This is a Pytorch implementation of PENS.
- Install pytorch version >= '1.4.0'
- Install the pensmodule package under ''PENS-Personalized-News-Headline-Generation'' using code
pip install -e .
- Download the PENS dataset here and put the dataset under data/.
- (optional) Download glove.840B.300d.txt under data/ if you choose to use pretrained glove word embeddings.
cd pensmodule
- Follow the order: Preprocess --> UserEncoder --> Generator and run the pipeline**.ipynb notebook to preprocess, train the user encoder and the train generator, individually.
More infor please refer to the homepage of the introduction of PENS dataset.
Here we take NRMS as user encoder, the followings are some experiment detailes that are not illustrated in the paper.

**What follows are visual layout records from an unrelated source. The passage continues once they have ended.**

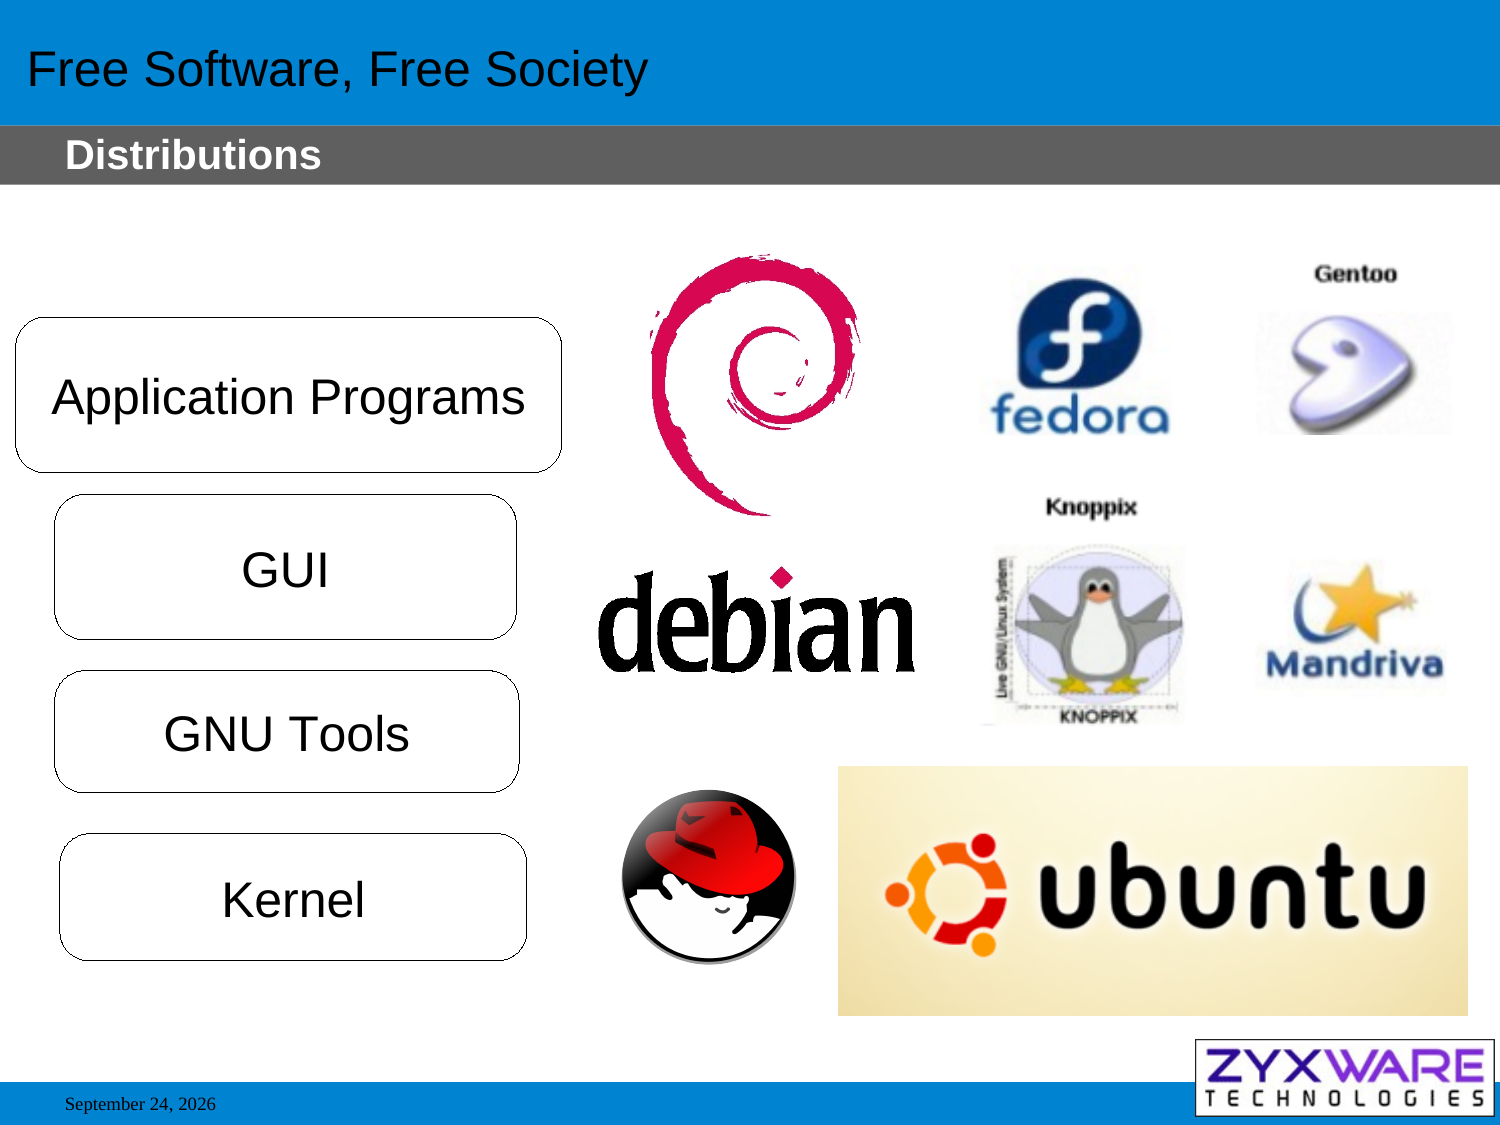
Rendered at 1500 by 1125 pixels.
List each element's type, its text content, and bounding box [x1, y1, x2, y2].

text_box GUI [54, 494, 517, 640]
text_box Application Programs [15, 317, 562, 473]
picture [1246, 251, 1457, 435]
picture [589, 244, 921, 678]
title Distributions [64, 125, 1436, 185]
picture [959, 253, 1197, 458]
text_box GNU Tools [54, 670, 520, 793]
text_box Kernel [59, 833, 527, 961]
picture [620, 788, 798, 966]
picture [953, 482, 1471, 726]
picture [838, 766, 1468, 1016]
picture [1195, 1039, 1495, 1117]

- In this paper, we used mento carlo search for RL training, which is very slow in training and sometimes hard to converge. Thus we provide ac training in this provided code.
- If you pretrain the generator for a couple of epoches, you should set a very small learning rate during RL training.
- Large improvements can be made compared with the baselines that we provided, the importance always lies in the design of reward functions.
epoch | generated headline |
---|---|
Case 1 | |
1000 | top stockton news arrests 2 impaired drivers |
5000 | top stockton news arrests 2 impaired drivers who had unrestrained children in their cars |
Case 2 | |
1000 | trump says tens of thousands of people couldn t get in 2020 rally |
5000 | trump says tens of thousands of people outside his 2020 campaign rally at orlando |
Noted:
- With the training process goes, the generated sentences are more fluent and contains more rich information.
- Rouge scores is not the best evaluation scores, but a compromising choice. Of course the best evaluation is to check out the real clicks of users to see if they are more interested. Thus sometimes a more fluent and human-like generated sentence gets lower rouge scores.